Zhonghua Er Bi Yan Hou Ke Za Zhi. 2003 Dec;38(6):459-64.
To study the pathogenisis of retrocochlear low frequency hearing loss.
Clinical and audiologic findings [auditory brainstem response (ABR), evoked otoacoustic emission (EOAE), et al] of 29 cases with retrocochlear low frequency hearing loss were studied.
The head injury, acoustic neuroma, peripheral neurophathy, hereditary hear loss, multiple sclerosis and brainstem disease can cause retrocochlear low frequency hearing loss. The typical clinical manifestations of retrocochlear low frequency hearing loss were normal EOAE which cannot be suppressed by contralateral white noise, but with abnormal ABR as well as with no acoustic reflex and -SP/AP > 0.44.
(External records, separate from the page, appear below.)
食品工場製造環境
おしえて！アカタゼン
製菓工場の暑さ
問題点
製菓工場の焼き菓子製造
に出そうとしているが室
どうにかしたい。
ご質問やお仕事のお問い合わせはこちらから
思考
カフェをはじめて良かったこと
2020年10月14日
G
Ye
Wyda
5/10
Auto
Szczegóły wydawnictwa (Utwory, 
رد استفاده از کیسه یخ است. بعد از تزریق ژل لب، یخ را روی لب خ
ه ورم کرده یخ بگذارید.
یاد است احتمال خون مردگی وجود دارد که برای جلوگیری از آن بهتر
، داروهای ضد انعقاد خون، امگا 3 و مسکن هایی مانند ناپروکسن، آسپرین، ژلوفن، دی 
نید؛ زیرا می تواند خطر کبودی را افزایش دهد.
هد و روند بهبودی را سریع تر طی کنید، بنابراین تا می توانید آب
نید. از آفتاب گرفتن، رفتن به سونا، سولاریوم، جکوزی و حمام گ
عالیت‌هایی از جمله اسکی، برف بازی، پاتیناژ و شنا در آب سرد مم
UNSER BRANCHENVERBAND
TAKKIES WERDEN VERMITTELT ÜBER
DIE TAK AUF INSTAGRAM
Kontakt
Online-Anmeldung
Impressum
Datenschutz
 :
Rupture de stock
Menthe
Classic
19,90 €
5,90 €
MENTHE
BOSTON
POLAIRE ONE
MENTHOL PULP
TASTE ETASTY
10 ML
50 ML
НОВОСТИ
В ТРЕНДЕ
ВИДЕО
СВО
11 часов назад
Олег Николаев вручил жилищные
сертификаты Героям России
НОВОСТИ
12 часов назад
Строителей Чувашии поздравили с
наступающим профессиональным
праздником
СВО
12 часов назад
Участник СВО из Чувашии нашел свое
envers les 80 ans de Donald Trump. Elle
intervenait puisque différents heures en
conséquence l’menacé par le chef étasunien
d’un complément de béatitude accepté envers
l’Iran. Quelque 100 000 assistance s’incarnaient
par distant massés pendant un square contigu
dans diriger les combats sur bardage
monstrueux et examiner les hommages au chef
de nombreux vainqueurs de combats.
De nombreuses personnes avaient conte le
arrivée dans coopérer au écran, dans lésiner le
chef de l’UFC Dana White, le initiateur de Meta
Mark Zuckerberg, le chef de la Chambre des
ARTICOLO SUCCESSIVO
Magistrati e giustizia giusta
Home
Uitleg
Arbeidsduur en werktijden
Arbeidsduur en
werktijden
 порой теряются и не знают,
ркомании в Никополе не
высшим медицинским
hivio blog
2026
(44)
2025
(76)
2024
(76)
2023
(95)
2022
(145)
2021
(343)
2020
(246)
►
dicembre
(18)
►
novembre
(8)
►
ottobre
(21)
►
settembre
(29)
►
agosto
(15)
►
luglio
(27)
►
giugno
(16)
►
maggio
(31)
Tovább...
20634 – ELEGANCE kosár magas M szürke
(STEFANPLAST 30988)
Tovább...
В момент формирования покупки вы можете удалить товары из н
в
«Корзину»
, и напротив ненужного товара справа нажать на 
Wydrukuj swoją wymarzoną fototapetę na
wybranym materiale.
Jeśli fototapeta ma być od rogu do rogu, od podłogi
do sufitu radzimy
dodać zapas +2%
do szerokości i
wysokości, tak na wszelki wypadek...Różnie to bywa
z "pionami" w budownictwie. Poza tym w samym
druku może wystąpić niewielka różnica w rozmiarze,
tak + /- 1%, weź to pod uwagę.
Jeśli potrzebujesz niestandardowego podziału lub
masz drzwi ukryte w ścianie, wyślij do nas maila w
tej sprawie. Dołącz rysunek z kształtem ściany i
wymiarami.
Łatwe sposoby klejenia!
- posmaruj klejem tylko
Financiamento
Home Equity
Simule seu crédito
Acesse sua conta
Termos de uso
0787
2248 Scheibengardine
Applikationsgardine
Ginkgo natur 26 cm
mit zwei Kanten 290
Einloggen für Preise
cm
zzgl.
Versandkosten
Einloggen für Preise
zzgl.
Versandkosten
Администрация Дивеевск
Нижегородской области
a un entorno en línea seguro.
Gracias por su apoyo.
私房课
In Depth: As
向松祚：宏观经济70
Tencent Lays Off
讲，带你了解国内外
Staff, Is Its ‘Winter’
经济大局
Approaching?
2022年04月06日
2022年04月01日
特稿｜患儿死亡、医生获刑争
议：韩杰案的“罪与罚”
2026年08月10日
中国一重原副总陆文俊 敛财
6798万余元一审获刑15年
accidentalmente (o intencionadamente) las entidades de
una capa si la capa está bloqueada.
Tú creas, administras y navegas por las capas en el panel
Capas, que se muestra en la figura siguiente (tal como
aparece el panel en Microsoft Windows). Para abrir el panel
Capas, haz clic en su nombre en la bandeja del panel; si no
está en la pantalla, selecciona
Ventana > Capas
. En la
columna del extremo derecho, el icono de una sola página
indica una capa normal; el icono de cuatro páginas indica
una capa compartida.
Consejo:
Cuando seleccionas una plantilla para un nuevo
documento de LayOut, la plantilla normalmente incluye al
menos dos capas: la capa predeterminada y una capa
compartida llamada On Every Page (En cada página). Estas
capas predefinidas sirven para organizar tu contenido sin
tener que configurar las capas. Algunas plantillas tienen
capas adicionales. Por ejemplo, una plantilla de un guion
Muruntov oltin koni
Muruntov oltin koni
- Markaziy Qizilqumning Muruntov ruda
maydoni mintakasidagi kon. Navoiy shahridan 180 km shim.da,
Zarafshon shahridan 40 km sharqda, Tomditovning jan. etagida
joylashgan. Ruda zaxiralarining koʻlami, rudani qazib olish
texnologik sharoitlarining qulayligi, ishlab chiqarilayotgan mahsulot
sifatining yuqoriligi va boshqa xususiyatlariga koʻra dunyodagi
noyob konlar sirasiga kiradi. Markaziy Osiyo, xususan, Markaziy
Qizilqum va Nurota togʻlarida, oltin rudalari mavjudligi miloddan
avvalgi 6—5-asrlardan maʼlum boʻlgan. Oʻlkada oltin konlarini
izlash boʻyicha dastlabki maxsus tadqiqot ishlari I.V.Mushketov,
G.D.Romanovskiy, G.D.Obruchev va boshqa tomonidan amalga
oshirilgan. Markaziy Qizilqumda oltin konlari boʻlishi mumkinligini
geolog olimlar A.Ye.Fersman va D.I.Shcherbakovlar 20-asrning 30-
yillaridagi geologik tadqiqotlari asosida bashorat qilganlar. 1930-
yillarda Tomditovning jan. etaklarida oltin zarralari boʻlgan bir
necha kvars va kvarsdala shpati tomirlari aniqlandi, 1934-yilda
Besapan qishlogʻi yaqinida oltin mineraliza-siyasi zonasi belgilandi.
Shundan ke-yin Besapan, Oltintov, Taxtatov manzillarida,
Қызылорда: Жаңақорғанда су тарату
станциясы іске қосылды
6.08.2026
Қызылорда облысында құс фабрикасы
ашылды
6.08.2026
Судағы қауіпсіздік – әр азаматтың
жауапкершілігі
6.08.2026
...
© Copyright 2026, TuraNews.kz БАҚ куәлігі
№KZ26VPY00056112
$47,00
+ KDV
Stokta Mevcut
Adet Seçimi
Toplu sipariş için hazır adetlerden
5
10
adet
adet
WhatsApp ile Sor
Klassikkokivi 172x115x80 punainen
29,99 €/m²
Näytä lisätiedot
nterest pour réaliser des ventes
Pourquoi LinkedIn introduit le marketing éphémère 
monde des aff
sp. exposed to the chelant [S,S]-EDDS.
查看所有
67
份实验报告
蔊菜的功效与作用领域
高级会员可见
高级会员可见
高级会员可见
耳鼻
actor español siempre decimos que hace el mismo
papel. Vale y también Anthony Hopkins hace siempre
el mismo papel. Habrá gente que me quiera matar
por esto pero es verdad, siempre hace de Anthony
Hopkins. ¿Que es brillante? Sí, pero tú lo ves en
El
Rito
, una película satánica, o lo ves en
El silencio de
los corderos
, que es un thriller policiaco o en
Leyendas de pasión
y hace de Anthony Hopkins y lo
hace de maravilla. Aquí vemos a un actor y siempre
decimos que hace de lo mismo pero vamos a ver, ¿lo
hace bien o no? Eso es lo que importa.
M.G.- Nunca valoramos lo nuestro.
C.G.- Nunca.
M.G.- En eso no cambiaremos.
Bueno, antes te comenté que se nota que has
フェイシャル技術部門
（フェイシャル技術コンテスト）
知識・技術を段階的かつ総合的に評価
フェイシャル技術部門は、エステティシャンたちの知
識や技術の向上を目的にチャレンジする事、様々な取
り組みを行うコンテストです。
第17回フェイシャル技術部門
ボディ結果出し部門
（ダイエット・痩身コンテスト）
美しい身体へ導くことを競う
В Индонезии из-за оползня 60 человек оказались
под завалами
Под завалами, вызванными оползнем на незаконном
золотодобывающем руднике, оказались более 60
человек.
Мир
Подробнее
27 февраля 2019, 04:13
The results suggest that phanerogenetic retrocochlear low frequency hearing loss should be a syndrome rather than a disease called "auditory neuropathy". The main lesions of the disease are brainstem, cochlear nuclei and auditory nerve.
研究蜗后性低频听力损失的发病机制。
对29例蜗后性低频听力损失患者的临床及听力学检查结果[听性脑干反应(ABR)、诱发性耳声发射(EOAE)等]进行研究。
头部损伤、听神经瘤、周围神经病、遗传性听力损失、多发性硬化及脑干疾病均可导致蜗后性低频听力损失。蜗后性低频听力损失的典型临床表现为EOAE正常,对侧白噪声不能抑制,但ABR异常,且无听觉反射,-SP/AP>0.44。
结果提示,蜗后性低频听力损失应为一种综合征,而非一种名为“听觉神经病”的疾病。该病主要病变部位在脑干、蜗神经核及听神经。